In this issue of the Journal, Roca and colleagues (pp. 1368–1376) (10) report results of their validation of the ROX index ([oxygen saturation/Fi_O2]/respiratory rate) to predict outcomes of patients with hypoxemic respiratory failure resulting from pneumonia/ARDS treated with HFNC. Using a training cohort of 157 patients, they previously reported that a ROX value of >4.88 predicted success of HFNC (11). In the current study, the ROX index was validated in 191 patients enrolled at 5 centers in France and Spain who were sicker (more with shock and a trend toward a higher APACHE II score) and had a higher mortality (27.3%) than the training cohort (14.2%). Still, the ROX index score of >4.88 was as predictive of outcomes in the validation cohort as it was in the training cohort. The area under the curve at 12 hours, a measure of discrimination, was 0.752, which was comparable to the training cohort, and was higher than those of Sp_O2/Fi_O2 and Sp_O2 and Fi_O2 singly at most points up to 24 hours. A second validation using patients from the FLORALI cohort (7) provided similar findings, although the areas under the curve were consistently lower than those in the first validation. It is worth noting that to fully validate a score, both discrimination (using area under the curve) and calibration (using observed outcomes) are important.

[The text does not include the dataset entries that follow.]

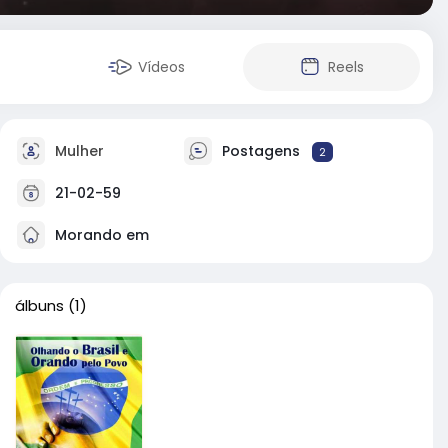
Vídeos
Reels
Mulher
Postagens
2
21-02-59
Morando em
álbuns
(1)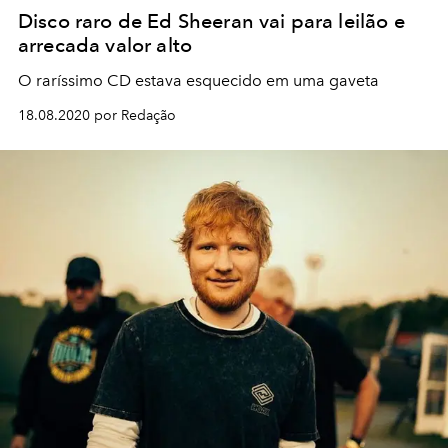
Disco raro de Ed Sheeran vai para leilão e
arrecada valor alto
O raríssimo CD estava esquecido em uma gaveta
18.08.2020 por Redação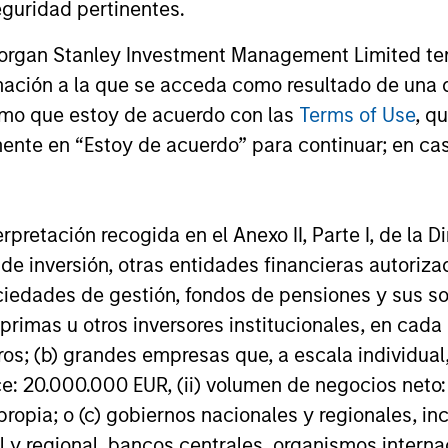
guridad pertinentes.
Morgan Stanley Investment Management Limited te
mación a la que se acceda como resultado de una de
rmo que estoy de acuerdo con las
Terms of Use
, q
Emerging Markets Debt
Z
Team
ente en “Estoy de acuerdo” para continuar; en cas
erpretación recogida en el Anexo II, Parte I, de la D
Emerging Markets Debt
Z
Team
 de inversión, otras entidades financieras autoriz
sociedades de gestión, fondos de pensiones y sus 
primas u otros inversores institucionales, en cad
os; (b) grandes empresas que, a escala individual,
Emerging Markets Debt
Z
Team
ce: 20.000.000 EUR, (ii) volumen de negocios neto:
ropia; o (c) gobiernos nacionales y regionales, in
l y regional, bancos centrales, organismos inter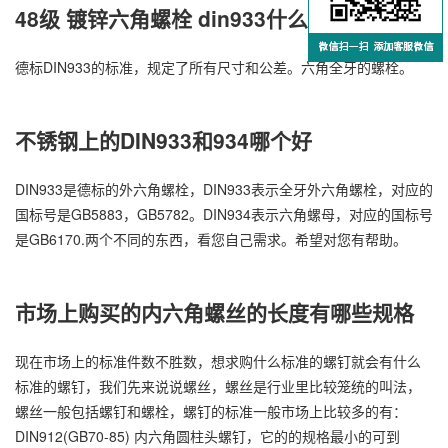
48级 镀锌六角螺栓 din933什么意思
德标DIN933的标准，规定了所有尺寸和公差。六角全牙的螺栓。
不锈钢上的DIN933和934哪个好
DIN933是德标的外六角螺栓，DIN933表示全牙外六角螺栓，对应的
国标号是GB5883，GB5782。DIN934表示六角螺母，对应的国标号
是GB6170.两个不同的东西，看您自己需求。希望对您有帮助。
市场上购买的内六角螺丝的长度有哪些规格
现在市场上的标准件数不胜数，想求购什么标准的螺钉就会有什么
标准的螺钉，我们先来说说螺丝，螺丝是行业里比较笼统的叫法，
螺丝一般包括螺钉和螺栓，螺钉的标准一般市场上比较多的有：
DIN912(GB70-85) 内六角圆柱头螺钉，它的的规格最小的可到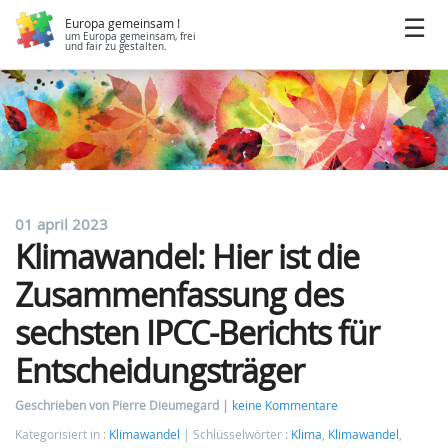
Europa gemeinsam !
um Europa gemeinsam, frei
und fair zu gestalten.
01 april 2023
Klimawandel: Hier ist die
Zusammenfassung des
sechsten IPCC-Berichts für
Entscheidungsträger
Geschrieben von Pierre Dieumegard
keine Kommentare
Kategorisiert in :
Klimawandel
Schlüsselwörter :
Klima
,
Klimawandel
,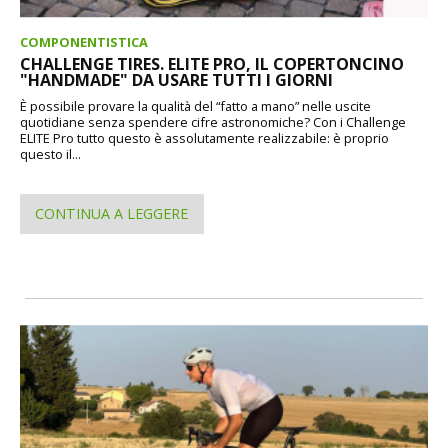
COMPONENTISTICA
CHALLENGE TIRES. ELITE PRO, IL COPERTONCINO
"HANDMADE" DA USARE TUTTI I GIORNI
È possibile provare la qualità del “fatto a mano” nelle uscite
quotidiane senza spendere cifre astronomiche? Con i Challenge
ELITE Pro tutto questo è assolutamente realizzabile: è proprio
questo il...
CONTINUA A LEGGERE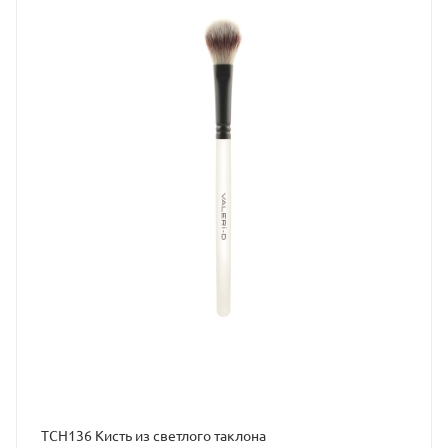
ТСН136 Кисть из светлого таклона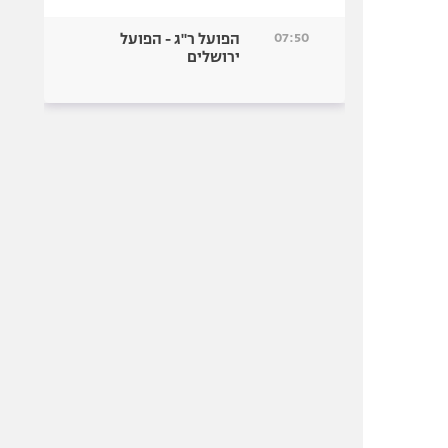
07:50
הפועל ר"ג - הפועל
ירושלים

Comparing predicted outcomes (based on the training cohort) versus observed outcomes at different levels of ROX in the validation cohort could have strengthened the validation.

The ROX score is likely to be useful clinically because it requires few data points and is simple to calculate at the bedside. It has a positive predictive value for success of HFNC of more than 80% between 12 and 20 hours postinitiation, when most of the intubations occur. For durations of use of less than 12 hours, when the ability to predict HFNC failure and the need for intubation would be important, the cutoff values of 2.85 at 2 hours, 3.47 at 6 hours, and 3.85 at 12 hours had specificities of 98–99% in the main validation cohort. Thus, clinicians could use the ROX score as a way to assess progress in patients receiving HFNC, making serial measurements, and incorporating it when considering decisions to escalate care. During the first 12 hours, scores below the cutoffs given here would prompt consideration of earlier intubation. Once the 12-hour point is reached, a score >4.88 increases clinician confidence that the patient will succeed. Caveats include the fact that the ROX score was developed in cohorts with hypoxemic respiratory failure resulting from pneumonia/ARDS and has not been validated in other populations. Also, no score can replace close bedside observation of critically ill patients with respiratory failure, but it can be helpful in more safely managing these patients, helping to avoid delayed intubations. Additional study would be necessary, however, to demonstrate that use of the ROX index can actually improve clinical outcomes, rather than just predict them.